German Network against Neglected Tropical Diseases (DNTDs) Supports Engagement in German States

Stuttgart/Berlin, 07 February 2019 – Baden-Württemberg has the highest number of academic institutions operating in the field of neglected tropical diseases across Germany and they boast a very high level of expertise. The federal state is also Germany's number one location in terms of the pharmaceutical industry.

Experts presented their activities in the fight against neglected tropical diseases at the joint meeting of BIOPRO Baden-Württemberg, the Association of Research-Based Pharmaceutical Companies (vfa), the German network against neglected tropical diseases (DNTDs) and the BPI [German Pharmaceutical Industry Association] Baden-Württemberg.

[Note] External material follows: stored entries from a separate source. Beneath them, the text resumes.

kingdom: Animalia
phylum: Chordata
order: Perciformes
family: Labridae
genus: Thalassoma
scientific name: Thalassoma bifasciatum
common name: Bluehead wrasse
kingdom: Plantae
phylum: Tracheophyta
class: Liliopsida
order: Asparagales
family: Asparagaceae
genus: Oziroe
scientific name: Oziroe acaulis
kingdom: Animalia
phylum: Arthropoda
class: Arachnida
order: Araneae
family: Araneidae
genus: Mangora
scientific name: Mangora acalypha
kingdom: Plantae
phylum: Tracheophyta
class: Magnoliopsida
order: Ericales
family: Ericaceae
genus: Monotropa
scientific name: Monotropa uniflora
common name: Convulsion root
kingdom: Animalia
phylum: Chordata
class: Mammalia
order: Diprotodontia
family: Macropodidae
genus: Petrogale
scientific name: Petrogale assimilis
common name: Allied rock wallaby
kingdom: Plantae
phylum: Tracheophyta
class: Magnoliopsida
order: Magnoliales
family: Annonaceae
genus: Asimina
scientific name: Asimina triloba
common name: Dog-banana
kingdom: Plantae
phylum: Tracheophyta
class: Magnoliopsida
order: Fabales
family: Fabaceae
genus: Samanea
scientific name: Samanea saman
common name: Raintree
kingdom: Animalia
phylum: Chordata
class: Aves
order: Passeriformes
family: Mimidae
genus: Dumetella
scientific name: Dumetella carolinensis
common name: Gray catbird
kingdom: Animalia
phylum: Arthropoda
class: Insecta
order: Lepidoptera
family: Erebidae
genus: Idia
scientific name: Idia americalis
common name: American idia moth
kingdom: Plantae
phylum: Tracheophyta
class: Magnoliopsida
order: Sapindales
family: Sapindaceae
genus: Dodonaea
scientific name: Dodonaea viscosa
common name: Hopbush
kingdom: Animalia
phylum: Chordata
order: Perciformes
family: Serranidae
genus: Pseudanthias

Till Bärnighausen, Head of the Institute of Global Health at the University of Heidelberg, underlined that a collaborative approach involving politics, science, the pharmaceutical industry and civil society is crucial to the success of an initiative. Carsten Köhler, Director of the Competence Center for Tropical Medicine Baden-Württemberg at the University and University Hospital Tübingen, indicated that, in addition to humanitarian aid, technological advances are also a key driver of activities. He stated that there is a large gap when it comes to researching simple diagnostics for many NTDs, as neglected tropical diseases as a whole vary greatly. Barbara Jonishkeit of BIOPRO Baden-Württemberg believed that it is particularly useful in Baden-Württemberg to convince family companies of the expertise in this field in order to develop further markets. Franz Werner Haas of CureVac AG and Manfred Klevesath of Merck also took to the podium to represent the pharmaceutical industry. As a representative of an NGO, Gisela Schneider, Director of DIFÄM (German Institute for Medical Mission) highlighted collaboration with the existing networks on site, such as religious organizations, emphasizing that they are particularly important in terms of treatment success and, ultimately, eradication of the NTDs.